## SOURCE TEXT
▽

Although Gucci Mane is signed to Asylum/Warner Bros., the song Figz shot a video for in three takes ("North Pole") appears on the free mixtape, Trap Back, that he's releasing independently on Superbowl Sunday. "All this shit is like marketing. Back in the day I came up under guerilla marketing, where we got out and put up posters and fliers. All that shit is dead now. Video, visuals, blogs — all blogs are is visuals," says Coach K.
Recognizing the constant need to feed the machine, this year Coach K started his company Original Content that will eventually house three recording studios and three editing suites located on Atlanta's Westside. He also plans to dive into film in 2012, motivated in part by the 30 percent tax credits the state of Georgia offers for films shot in state. He's taking filmmaking courses himself, and says Gucci Mane even penned three feature-length scripts, including two comedies, during his last jail stint.

△

## EXCERPTED DATA
▽

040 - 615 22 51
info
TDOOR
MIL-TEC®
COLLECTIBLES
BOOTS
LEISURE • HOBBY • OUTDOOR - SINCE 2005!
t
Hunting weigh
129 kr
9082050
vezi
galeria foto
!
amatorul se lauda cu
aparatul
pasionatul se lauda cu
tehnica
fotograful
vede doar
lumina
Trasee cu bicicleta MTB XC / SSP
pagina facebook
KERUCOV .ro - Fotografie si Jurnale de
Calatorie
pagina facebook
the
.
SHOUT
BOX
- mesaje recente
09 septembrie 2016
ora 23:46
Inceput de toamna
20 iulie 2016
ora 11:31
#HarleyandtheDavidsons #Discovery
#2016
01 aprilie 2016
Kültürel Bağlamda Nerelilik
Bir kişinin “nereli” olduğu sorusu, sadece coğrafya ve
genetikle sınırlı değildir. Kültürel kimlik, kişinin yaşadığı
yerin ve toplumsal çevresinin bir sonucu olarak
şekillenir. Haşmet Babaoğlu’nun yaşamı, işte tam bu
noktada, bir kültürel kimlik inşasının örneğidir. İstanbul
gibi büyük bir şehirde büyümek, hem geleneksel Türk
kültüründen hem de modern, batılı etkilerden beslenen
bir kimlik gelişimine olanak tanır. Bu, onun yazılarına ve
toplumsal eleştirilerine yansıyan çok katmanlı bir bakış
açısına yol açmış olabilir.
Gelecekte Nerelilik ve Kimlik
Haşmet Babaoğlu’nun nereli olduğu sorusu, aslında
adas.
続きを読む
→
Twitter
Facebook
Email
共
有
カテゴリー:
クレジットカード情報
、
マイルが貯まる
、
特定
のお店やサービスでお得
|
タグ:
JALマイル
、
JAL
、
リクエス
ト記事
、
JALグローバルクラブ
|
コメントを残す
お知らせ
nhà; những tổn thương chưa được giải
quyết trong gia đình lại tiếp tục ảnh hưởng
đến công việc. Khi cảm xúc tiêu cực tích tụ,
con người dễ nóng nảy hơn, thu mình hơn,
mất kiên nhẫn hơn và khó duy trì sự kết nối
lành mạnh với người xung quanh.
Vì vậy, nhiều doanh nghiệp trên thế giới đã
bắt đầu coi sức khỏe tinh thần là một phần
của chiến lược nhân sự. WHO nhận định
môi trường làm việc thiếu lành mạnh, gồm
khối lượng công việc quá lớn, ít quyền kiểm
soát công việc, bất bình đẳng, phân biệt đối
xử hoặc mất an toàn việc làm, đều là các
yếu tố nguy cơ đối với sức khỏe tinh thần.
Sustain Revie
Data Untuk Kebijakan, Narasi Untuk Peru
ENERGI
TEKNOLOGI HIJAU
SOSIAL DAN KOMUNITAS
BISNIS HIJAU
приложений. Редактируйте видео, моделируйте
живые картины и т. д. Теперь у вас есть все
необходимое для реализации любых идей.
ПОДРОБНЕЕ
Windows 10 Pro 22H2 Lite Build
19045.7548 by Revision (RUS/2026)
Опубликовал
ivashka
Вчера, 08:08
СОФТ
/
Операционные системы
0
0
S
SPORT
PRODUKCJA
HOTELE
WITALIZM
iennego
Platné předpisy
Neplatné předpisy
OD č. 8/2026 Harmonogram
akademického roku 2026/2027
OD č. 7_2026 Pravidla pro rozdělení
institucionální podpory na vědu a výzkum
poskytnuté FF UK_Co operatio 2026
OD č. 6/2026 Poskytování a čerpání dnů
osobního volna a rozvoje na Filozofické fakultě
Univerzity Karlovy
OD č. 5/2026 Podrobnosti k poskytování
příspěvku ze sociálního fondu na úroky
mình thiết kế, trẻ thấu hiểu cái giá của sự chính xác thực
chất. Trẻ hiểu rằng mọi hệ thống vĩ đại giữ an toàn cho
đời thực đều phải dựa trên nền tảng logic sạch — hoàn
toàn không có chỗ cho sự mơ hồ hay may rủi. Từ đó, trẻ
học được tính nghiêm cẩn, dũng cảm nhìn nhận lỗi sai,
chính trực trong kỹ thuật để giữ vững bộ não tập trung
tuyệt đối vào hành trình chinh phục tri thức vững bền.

△

## WHAT NEEDS TO BE DONE
Resume the passage about Coach K, Gucci Mane, and video marketing, writing onward from its final sentence.

## RESULT OF THIS TASK
Just as the city's filmmaking prospects have lured in creative talent, it's also kept Phil the God intrigued enough to stay put. Though the Philadelphia native, who moved here with his parents when he was still in high school, hasn't made deep forays into Atlanta's mixtape-laden trap scene, it was Coach K who gave him his first Canon 5D a few years ago. "I owe a lot of what I do now to him because if he hadn't given me that 5D I wouldn't have been able to practice and get busy," says Phil.
It paid off in early 2010, when Phil responded to a random tweet from Diggy Simmons' camp soliciting videographers to record the son of Rev. Run's first music video.
Phil developed his "whole run-and-gun thing," from the shoot in New York's Times Square "'cause we never had shot lists or camera choices or lighting," he says. "It was like, 'Does this look good?' 'Alright, let's shoot it.'"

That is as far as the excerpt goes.